*MATERIAL SUPPLIED:*
********************
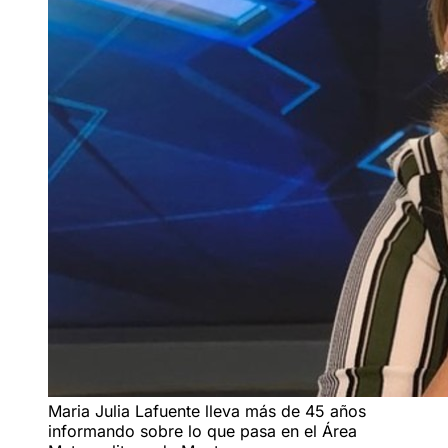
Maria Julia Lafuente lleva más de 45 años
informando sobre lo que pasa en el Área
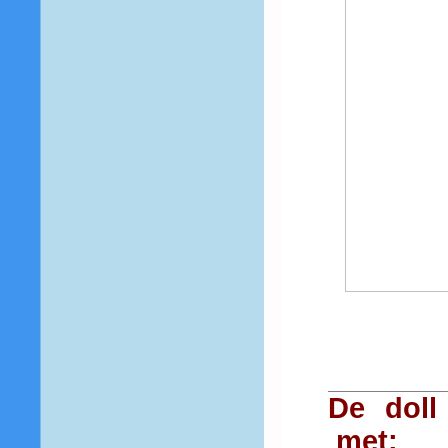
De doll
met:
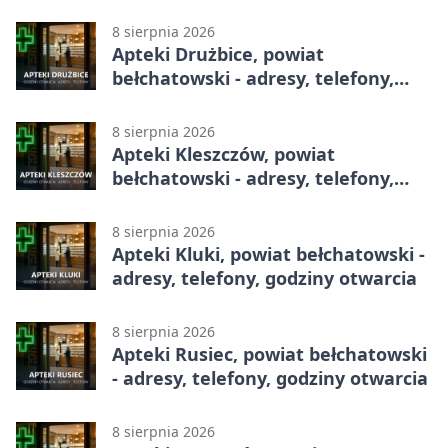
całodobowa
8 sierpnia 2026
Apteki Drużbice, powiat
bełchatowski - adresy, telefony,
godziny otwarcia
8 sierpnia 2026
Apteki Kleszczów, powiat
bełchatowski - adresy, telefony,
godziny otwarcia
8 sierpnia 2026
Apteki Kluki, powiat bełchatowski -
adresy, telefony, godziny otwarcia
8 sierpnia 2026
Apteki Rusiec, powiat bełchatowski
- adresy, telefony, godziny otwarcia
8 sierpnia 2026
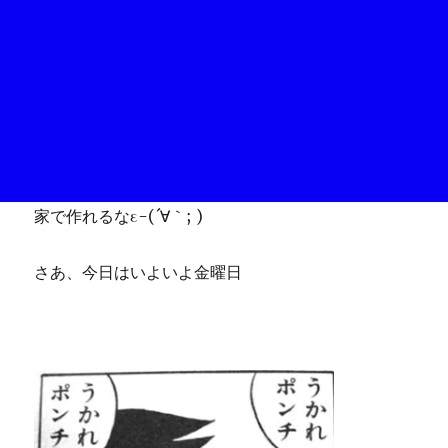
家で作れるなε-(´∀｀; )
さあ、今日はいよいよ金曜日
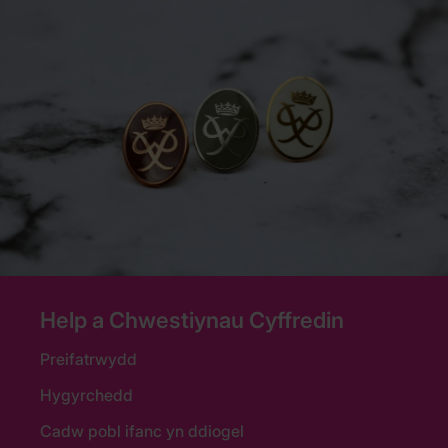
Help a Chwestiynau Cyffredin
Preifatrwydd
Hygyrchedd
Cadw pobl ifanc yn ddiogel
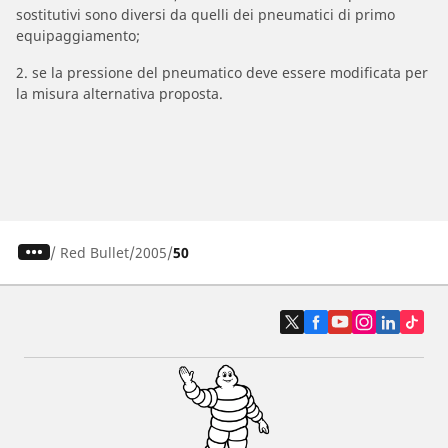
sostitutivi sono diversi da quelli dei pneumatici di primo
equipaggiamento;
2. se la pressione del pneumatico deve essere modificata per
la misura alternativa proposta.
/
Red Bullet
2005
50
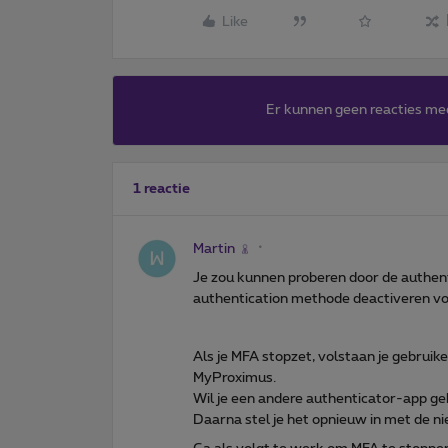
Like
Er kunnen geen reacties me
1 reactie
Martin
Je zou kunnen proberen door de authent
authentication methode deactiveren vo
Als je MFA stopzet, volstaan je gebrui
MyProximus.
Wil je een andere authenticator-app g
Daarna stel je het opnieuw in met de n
********************
Check every line above for the string "telefony" and copy those that have it.

bełchatowski - adresy, telefony,
bełchatowski - adresy, telefony,
adresy, telefony, godziny otwarcia
- adresy, telefony, godziny otwarcia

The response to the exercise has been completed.